Eksiklik midir? Bilemiyorum!.. Magazin, Tv eğlence ve (paparazzi) lak lak programlarını takip etmem. Gazetede bir makarna reklamıyla ilgili haber ve durum dikkatimi çekti.  Esra EROL’u bilmeyeniniz, duymayanız yok. Evlilik programlarının yıldızlık Oskar’ı… Hatun kişi reyting mucibi, şu evlilik programlarının 1. sınıf ismiymiş. Hanımefendi, o kanaldan bu kanala izdivaç oturumları transfer piyasasının gözdesi ve aldığı ücretler hasebiyle küçük dilinizi yutturacak cinsten para ila şöhretin sahibidir.

Evvel bir hususu önceleyim ve bilgi babında paylaşarak magazin sathında sübut eden cehaletimizi tamir edelim.  Esra Erol isimli Tv yüzü hatun kişi, eski bir kabadayının oğluyla evli olup 2 çocuklu hanesinin sahibidir. Kocasının yapım şirketi ya da ajansı bulunuyor-muş.. pek incelemedim ve Google’da encamını araştırmadım; affola!.. Bu ajans yahut vb iş bünyesinde, Esra Abla günlük 50 Bin lira akçe mukabili; ATV Kanalında flört, nişan, evlilik bahisli formatıyla ayda 1 milyon 100 bin lira (kürümek/oymak ) hakkediş eyleyip, dünyalık nafakasını temindedir. Hanımefendinin bey’i de aynı bedel mukabili rızkını çıkaracak ve ATV isimli Darphanenin bu BEYN-EZ ZEVCEYN kumpanyaya keş 2.200.000 Tl haş edeceği malumattır. İş bu haberi okuyunca ayda 1860 tl den çok para kazanamamış bir Türk Ülkücüsü olarak fena şaşaladım. Çok affedersiniz; bu argoyu ilk ve son kez yazımda karalamak isterim ki “manyak para” dedikleri şey havsalada bu olsa gerek!

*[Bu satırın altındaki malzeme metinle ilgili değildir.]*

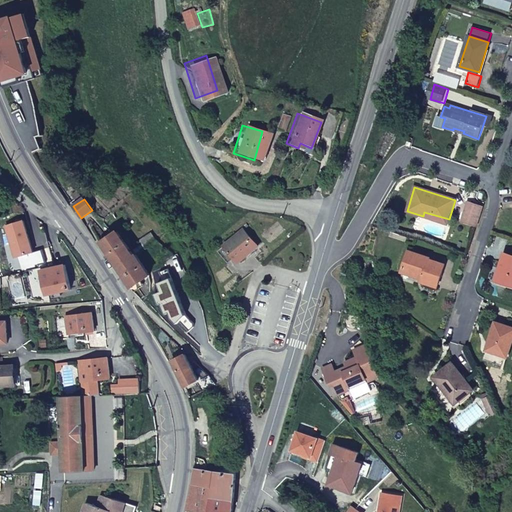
[(461,221),(476,226),(482,207),(467,202),(461,221)]
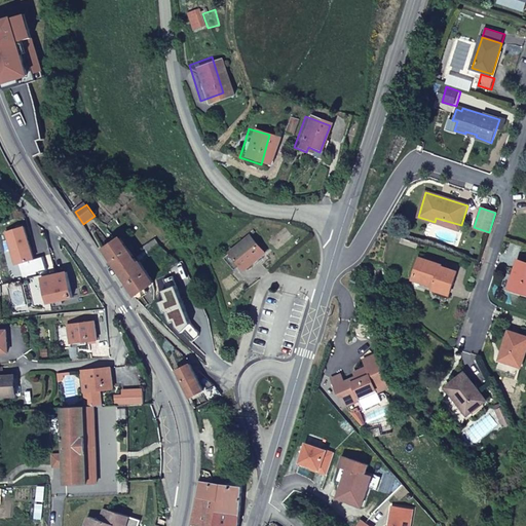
[(459,230),(461,225),(436,218),(435,222),(459,230)]
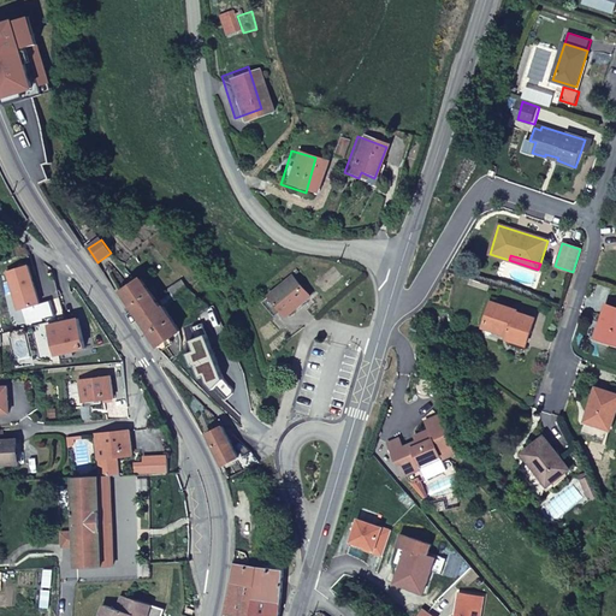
[(294,276),(270,296),(262,303),(274,318),(283,311),(288,317),(312,297),(294,276)]
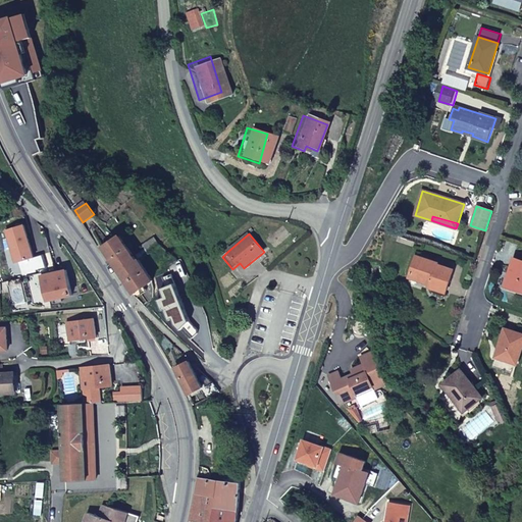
[(119,272),(136,261),(119,237),(103,247),(119,272)]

Esra Erol demiş ki mealen: “ Jeep (Cip) arabamla yolda seyir esnasında ne zaman yanımdan metrobüs geçse ağlarım.” Metrobüs içinde tepiş tepiş gitmenin üzücü yönünü verdiği mülakat ile bize hatırlatması, cip arabasının perspektif genişliğine işaret eder; çünkü metrobüs uzun bir toplu taşıma aracıdır. Ey arkadaş; karbonhidrat ihtiyacımız sebebiyle milyon akçe kazanmak bir tarafa; makarna müessesi olarak, gönlünde acıma ve gözünde damla yaş insiyakını duyan bu nisaya nasıl milyon lirayı feda etmezsiniz! Bilmem kaç saniye makarna göstereceğim fonlu reklam içün ancak Esra Erol’a 3 milyon lira verilebilirdi.. doğru karar; alkışlıyoruz! Burcu Esmersoy karbonhidrat konseptine uygun kaçmasa da ikinci bir şık olabilirdi, mesela…

Ey halkım.. ipti yüce Allah, sonra siz var ettiniz bu güzel ekran hatunlarımızı. Esra Erol ve gibilerinin tarih ila beşeriyet karşısında yüklendikleri misyon zinhar mukayese edilemez! Aklen ve ruhen (dünyada bilimadamı zümresine nasıp) ilk, Türk vatandaşı Nobel’li Aziz Sancar’a verilen 8 milyon Kron, döviz endeksinde 3 Milyon liraya tekabül edecek ve yüzümüzün nuru Esra Erol’a bizim makarnacılar daha az para verecek.. öyle mi? O gitsin de laboratuvarda genlerle debelensin; bizim zevce, makarna gibi hayati ihtiyaçlarımız yanında bu sığ mukayeseli tartışmalara girmeyelim. O MAKARANA reklamı ki küçük bir aile yıldızını Esra Erol annesiyle, bize kazandırma bahtı yaşatmaktadır.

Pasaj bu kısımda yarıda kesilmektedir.